Palantir Technologies (PLTR) has been on a hot streak in recent years. However, its stock recently took a hit following Defense Secretary Pete Hegseth’s announcement that the Pentagon’s $850 billion budget would see an 8% cut, equating to about $50 billion.
Adding to the concern, the White House is considering an annual 8% reduction to the Department of Defense (DoD) budget for the next five years. This is especially significant because Palantir heavily relies on government contracts, with 42% of its revenue in 2024 stemming from this sector, primarily from the DoD and military branches.
CEO Alex Karp, in a strategic move, has introduced a new Rule 10b5-1 plan. This plan allows company insiders like Karp to sell shares based on specific criteria, designed to prevent unlawful insider trading. Historically, Karp’s plans have been intricate, with a notable increase in his share sales since last September. Under his previous strategy, he offloaded 37.6 million shares, pocketing nearly $1.5 billion. The fresh plan permits the sale of approximately 10 million shares until mid-September. When he transitioned to this plan, he still had 11 million shares available for sale under his old arrangement, indicating a desire to alter the existing parameters.
### Impact of Defense Spending Cuts
Hegseth’s directives under the Trump administration have prioritized redirecting the DoD’s budget. Funds are to be shifted from “woke” programs, such as climate change initiatives and bureaucracy, towards areas like border security, drones, and America’s Iron Dome missile defense. Consequently, while Palantir’s projects may not face direct cuts, the scope for growth could diminish. With military spending funneled into new areas and an 8% annual budget cut, the room for other ventures appears limited.
However, proponents argue that Palantir’s AI solutions might drive operational efficiency. This could lead to more resources being allocated to its software platform. Historically, Palantir has seen fluctuating government revenue growth: a low of 14% in 2023 followed by a bounce to 30% in 2024, with a notable 45% surge in the fourth quarter. This uptick coincided with increasing government acceptance of Palantir’s AI innovations.
Simultaneously, the company made waves on Wall Street due to its progress in the U.S. commercial sector, which saw a 54% revenue leap in 2024, culminating in a 64% rise in Q4. Palantir’s commercial influence has grown, thanks to its AI platform’s ability to tackle critical business challenges across various sectors.
Jokes abound that many Palantir investors might not fully grasp the company’s operations. Originally, Palantir specialized in data analytics for government use, helping identify hidden patterns for counter-terrorism and COVID-19 tracking. Today, with its AI capabilities, it has transformed into an AI operating system, prioritizing real-world applications over AI model development.
The company’s commercial clientele is expanding, though many are still experimenting with AI’s potential. This presents a significant opportunity for migrating these clients into full-scale production.
### Should Investors Consider Buying or Selling?

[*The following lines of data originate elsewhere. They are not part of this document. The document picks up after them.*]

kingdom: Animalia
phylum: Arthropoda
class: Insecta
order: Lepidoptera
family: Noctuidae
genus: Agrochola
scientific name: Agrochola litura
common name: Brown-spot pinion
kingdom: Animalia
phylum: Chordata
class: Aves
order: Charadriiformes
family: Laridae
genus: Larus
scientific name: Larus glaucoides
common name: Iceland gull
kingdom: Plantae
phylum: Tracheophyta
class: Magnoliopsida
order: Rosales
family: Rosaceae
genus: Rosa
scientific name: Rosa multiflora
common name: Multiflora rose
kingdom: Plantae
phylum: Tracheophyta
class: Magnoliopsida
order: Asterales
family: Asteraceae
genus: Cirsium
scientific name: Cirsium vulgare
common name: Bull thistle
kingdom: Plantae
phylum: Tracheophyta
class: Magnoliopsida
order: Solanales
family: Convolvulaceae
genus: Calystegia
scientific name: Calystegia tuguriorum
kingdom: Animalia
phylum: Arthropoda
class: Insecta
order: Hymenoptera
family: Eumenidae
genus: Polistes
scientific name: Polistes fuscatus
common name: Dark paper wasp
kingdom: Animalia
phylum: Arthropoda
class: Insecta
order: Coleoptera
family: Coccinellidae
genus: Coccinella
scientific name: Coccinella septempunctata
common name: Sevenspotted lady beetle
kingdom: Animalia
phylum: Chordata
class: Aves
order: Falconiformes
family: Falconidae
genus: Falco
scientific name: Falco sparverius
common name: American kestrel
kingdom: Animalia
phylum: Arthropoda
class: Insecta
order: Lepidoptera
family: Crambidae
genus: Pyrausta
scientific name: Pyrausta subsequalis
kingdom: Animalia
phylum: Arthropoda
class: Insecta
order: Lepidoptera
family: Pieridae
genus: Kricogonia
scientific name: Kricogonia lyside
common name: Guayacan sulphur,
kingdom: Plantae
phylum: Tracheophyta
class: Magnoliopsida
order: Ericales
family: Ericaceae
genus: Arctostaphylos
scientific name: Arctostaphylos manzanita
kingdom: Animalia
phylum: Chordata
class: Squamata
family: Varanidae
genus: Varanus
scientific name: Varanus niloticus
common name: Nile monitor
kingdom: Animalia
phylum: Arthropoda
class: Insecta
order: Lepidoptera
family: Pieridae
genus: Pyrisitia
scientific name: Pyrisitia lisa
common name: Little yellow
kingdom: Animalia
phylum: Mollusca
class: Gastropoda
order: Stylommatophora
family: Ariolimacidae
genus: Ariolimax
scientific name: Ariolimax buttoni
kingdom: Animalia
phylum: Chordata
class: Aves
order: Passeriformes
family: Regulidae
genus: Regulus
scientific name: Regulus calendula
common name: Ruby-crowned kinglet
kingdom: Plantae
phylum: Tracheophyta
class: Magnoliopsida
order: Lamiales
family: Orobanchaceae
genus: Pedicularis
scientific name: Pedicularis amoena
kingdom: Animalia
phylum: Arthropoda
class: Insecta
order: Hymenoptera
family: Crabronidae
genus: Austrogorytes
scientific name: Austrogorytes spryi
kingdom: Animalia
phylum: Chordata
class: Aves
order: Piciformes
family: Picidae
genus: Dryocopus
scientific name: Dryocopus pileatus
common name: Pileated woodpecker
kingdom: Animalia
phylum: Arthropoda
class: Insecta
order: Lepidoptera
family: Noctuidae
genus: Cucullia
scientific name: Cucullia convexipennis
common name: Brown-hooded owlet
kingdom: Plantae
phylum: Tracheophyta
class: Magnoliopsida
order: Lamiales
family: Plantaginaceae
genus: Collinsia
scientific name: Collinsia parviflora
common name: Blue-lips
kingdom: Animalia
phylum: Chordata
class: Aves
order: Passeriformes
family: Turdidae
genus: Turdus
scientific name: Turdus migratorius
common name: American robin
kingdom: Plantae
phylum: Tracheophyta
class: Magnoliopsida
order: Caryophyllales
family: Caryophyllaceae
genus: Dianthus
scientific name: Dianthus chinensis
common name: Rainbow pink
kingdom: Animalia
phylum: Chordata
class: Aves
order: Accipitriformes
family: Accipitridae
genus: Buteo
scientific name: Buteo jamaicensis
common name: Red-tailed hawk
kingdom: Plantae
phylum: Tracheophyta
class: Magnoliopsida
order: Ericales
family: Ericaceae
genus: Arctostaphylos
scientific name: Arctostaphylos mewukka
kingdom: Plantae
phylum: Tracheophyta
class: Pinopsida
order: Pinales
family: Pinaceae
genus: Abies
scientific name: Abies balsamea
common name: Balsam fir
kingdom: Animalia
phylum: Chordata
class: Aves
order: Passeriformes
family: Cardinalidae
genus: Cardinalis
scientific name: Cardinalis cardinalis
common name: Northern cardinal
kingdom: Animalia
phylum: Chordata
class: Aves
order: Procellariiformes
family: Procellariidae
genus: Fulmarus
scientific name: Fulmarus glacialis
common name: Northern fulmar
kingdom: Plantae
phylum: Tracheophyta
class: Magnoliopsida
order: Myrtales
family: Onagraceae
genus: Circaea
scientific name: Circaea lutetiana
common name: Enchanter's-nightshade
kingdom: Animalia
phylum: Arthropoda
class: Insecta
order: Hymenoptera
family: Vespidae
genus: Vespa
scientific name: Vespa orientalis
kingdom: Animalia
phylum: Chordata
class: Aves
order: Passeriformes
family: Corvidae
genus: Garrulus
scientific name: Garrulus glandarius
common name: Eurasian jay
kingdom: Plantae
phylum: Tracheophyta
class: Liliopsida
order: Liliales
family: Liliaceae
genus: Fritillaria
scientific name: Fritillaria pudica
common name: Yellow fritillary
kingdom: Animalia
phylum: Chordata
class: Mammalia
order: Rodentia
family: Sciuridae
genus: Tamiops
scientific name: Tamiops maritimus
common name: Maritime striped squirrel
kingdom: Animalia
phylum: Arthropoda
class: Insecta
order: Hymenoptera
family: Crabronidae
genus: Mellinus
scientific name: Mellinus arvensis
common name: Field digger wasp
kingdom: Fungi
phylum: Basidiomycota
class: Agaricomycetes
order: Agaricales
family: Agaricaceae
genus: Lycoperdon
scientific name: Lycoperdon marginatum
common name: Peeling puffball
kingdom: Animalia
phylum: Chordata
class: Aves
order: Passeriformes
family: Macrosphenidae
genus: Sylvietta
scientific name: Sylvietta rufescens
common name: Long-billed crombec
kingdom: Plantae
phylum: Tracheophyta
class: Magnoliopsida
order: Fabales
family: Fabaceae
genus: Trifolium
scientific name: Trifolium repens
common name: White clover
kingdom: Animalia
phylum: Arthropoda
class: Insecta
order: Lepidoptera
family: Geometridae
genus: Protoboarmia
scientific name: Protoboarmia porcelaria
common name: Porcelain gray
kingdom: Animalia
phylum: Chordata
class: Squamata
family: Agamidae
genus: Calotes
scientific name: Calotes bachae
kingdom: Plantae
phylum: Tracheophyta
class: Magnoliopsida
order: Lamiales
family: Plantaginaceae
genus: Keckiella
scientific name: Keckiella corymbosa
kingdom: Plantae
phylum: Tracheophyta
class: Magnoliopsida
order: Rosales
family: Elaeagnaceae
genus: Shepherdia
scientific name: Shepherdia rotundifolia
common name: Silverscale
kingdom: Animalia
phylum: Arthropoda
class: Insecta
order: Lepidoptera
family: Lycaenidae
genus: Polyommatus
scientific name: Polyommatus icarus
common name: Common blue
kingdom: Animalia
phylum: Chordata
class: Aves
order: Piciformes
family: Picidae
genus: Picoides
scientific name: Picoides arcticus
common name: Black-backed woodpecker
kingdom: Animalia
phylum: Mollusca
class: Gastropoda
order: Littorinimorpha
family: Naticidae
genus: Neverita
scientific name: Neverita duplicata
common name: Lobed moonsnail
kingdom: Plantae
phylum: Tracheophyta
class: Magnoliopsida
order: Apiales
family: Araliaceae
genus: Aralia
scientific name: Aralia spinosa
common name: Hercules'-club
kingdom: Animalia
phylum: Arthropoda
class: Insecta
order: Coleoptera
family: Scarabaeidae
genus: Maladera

Palantir’s primary challenge has been its valuation. Even after the recent price drop, the stock’s forward price-to-sales (P/S) ratio remains steep at 62 times the 2025 revenue forecast. For context, the software-as-a-service (SaaS) sector, at its peak a few years back, traded around 20 times sales with over 30% annual revenue growth. Palantir reported a 29% revenue increase last year and targets up to 31% growth for 2025.
Palantir could justify its current valuation by converting more proof-of-concept clients into active users. However, if growth stalls, particularly in its major client, the government, justifying this valuation becomes challenging.
At this point, the exact ramifications of DoD budget cuts on Palantir Technologies remain uncertain. Given the stock’s high valuation amid such potential risks, my recommendation would be to adopt a cautious stance and stay on the sidelines.